Mail Archives: djgpp-workers/2001/03/16/06:12:44
> From: "Tim Van Holder" <tim DOT van DOT holder AT pandora DOT be>
> Date: Thu, 15 Mar 2001 19:13:09 +0100
>
> 'stubify foo' works fine if foo.exe does not exist.
>
> 'stubify foo' fails if foo.exe exists:
> rename of foo.000 to foo.exe failed.
> The error was: Invalid argument (EINVAL)
>
> Afterwards, foo.exe is gone and foo.000 exists.
>
> Debugging (using sources from current CVS), I see that the int 21/43ff
> call leaves 0x3003 in flags (ax: 1, bx: 0, cx:7f56).
> Disabling the LFN version of this call in _rename (falling back on
> 21/56) makes it work.
So the time bomb I've put into v2.02 finally gets me...
AX=1 means "Function number invalid". Can you see if this special
branch always fails, no matter if the target file exists or not?

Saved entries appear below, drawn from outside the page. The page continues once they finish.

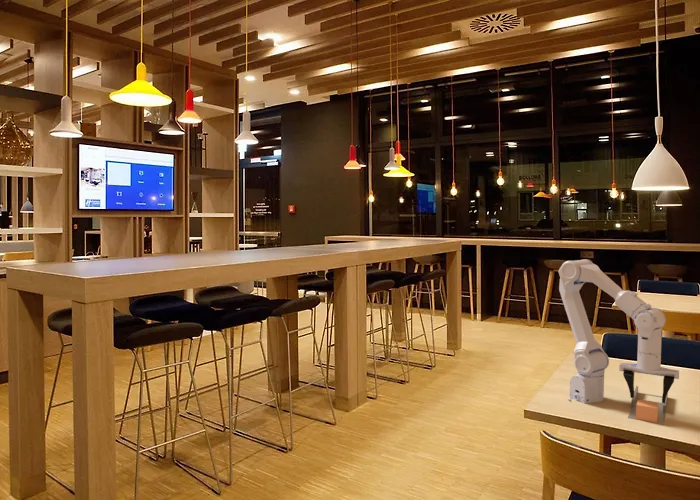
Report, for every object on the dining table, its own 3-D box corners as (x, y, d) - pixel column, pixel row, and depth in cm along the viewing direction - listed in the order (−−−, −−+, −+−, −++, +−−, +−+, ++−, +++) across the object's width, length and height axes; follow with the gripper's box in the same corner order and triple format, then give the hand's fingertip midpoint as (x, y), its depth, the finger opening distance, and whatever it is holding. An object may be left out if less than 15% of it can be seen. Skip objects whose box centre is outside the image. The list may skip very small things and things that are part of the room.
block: (656, 422, 141) (657, 408, 141) (635, 418, 144) (636, 404, 144) (657, 416, 146) (658, 402, 145) (637, 413, 148) (638, 399, 148)
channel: (663, 428, 140) (664, 417, 140) (627, 421, 145) (627, 410, 145) (667, 400, 161) (667, 390, 161) (635, 395, 166) (636, 386, 166)
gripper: (680, 352, 145) (678, 399, 146) (621, 345, 153) (620, 390, 154) (679, 358, 139) (677, 407, 140) (618, 350, 147) (617, 397, 148)
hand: (647, 399), depth 147 cm, fingers open, 7 cm apart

(From the fact that "stubify foo" succeeds when foo.exe doesn't exist,
it sounds like the existence of the target makes a difference.) Also,
what does _dosexterr return, if called immediately after the failed
Int 21h call?
If 43FFh always fails, I guess we should simply take that code out: it
looks like no version of DOS implements it, contrary to what RBIL
says.
There's a similar code in mkdir.c. Could you please set LFN=n and see
if mkdir then also fails on Windows ME?